Delapan

7.1K 454 10
                                    

Aku menyimpan seseorang lekat-lekat dalam hatiku. Sementara, pada hatinya aku tak pernah ada.

Seseorang yang mencintaimu dengan dingin,
-A

...

"ANJIR!"

Alvan mengumpat dengan kasar, ketika melihat seorang gadis yang sedang duduk di pinggir lapangan terkena lemparan bola basket. Alvan berniat menghampiri gadis itu, tapi ia mengurungkan niatnya untuk mendekati gadis yang terkena lemparan bola basket itu. Seorang lelaki sudah menghampiri gadis itu terlebih dahulu daripada Alvan.

Alvan merasakan sesuatu yang bergejolak dan berdegup kencang ketika ada seseorang yang menghampiri gadis itu. Terlebih lagi, orang yang menghampiri gadis itu sangat tidak disukai Alvan.

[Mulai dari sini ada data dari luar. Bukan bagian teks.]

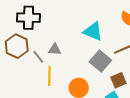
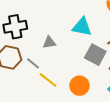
gray triangle: (55, 49) -> (49, 42), moved
yellow line: (49, 76) -> (48, 80), turned -42

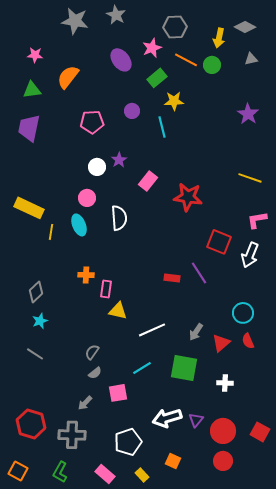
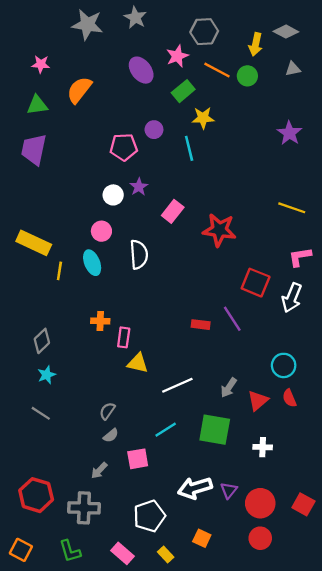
pink pentagon: (92, 122) -> (124, 147), moved
green L-shape: (60, 472) -> (70, 551), turned -45

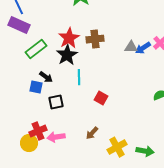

Seperti ada sesuatu yang menancap tepat di jantungnya.

Perih.

Alvan tidak tahu, perasaan apa yang menyerangnya saat ini, yang jelas Alvan tak rela melihat gadis itu dekat dengan laki-laki lain. Kedua bola mata dengan iris cokelat hazel itu terus menatap lekat-lekat pemandangan yang perlahan, tapi pasti membuat jantungnya berdebar dengan sangat cepat----menahan gejolak amarah yang terus mengompori otaknya untuk menghajar objek yang menjadi fokusnya saat ini.

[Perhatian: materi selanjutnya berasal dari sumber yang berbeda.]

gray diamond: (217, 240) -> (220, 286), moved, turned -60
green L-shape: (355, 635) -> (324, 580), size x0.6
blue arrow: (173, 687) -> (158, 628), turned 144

Tanpa ia sadari, selama kedua matanya menatap objek yang asik berdua layaknya sepasang kekasih, saat itu juga Alvan mengepalkan tangannya dengan emosi yang masih tertahan. Hingga, kedua mata seorang gadis yang terkena lemparan basket itu menangkap basah Alvan yang melihat ke arahnya.

Kedua mata mereka saling bertemu. Iris hitam pekat Latisha bertemu dengan iris cokelat hazel Alvan. Latisha yang sudah terlanjur bertemu pandang dengan Alvan sampai tidak mempedulikan suara khawatir seorang lelaki yang menanyakan keadaannya saat ini.

Seorang lelaki yang selalu membuat Latisha tersenyum sendiri layaknya pasien rumah sakit jiwa.

Alvin Kripton Avogadro, sosok yang Latisha kagumi dari kelas sepuluh, kini tepat berada di hadapannya. Lemparan basket yang mengenai kepalanya secara tidak sengaja membuat dirinya sedikit bersyukur, karena Latisha bisa sedekat ini dengan Alvin. Tapi, di sisi lain Latisha merasakan pusing yang lumayan membuat lingkungan sekitarnya terasa bergoyang.

Sedangkan Alvin menatap Alvan dengan tatapan mata tajam. Alvin terlihat merangkul Latisha. Di detik selanjutnya, Latisha mengalihkan tatapannya dari Alvan seraya mendongak dan sedikit tersentak, karena Alvin yang tiba-tiba merangkul dirinya.

Alvin membopong Latisha untuk pergi ke UKS. Latisha menatap Alvan sejenak, ketika Alvan membuang muka. Alvin tersenyum kecut, ketika melihat Alvan membuang muka.

Alvan tidak tahu, kenapa hatinya menjadi seperti ini. Ia bingung dengan perasaannya sendiri.

Kenapa ia menjadi kesal dan marah ketika Latisha bersama lelaki lain? Terlebih lagi ketika Latisha bersama Alvin. Padahal, Alvan tau jika dirinya bukan siapa-siapa yang berhak melarang Latisha untuk mendekati lelaki lain.

Alvan hanya merasakan sakit yang tak terelakkan ketika melihat gadis itu bersama lelaki lain. Itu saja.

***

Alvan menatap sebatang cokelat yang sedari tadi ia pegang. Bel pulang sekolah telah berbunyi sejak lima menit yang lalu. Alvan kini sedang berdiri di dekat tempat sampah di depan kelasnya. Alvan mencuri-curi pandang kepada gadis manis berkacamata yang masih sibuk menyalin catatan pelajaran sejarah di papan tulis.

Sudah sekitar lima menit Alvan berdiri di depan kelasnya, tanpa Latisha ketahui tentunya. Sejak awal pelajaran, Latisha memang tidak bertegur sapa dengan Alvan. Biasanya ada saja tingkah laku Latisha yang membuat Alvan kesal sekaligus gemas untuk memarahi gadis itu.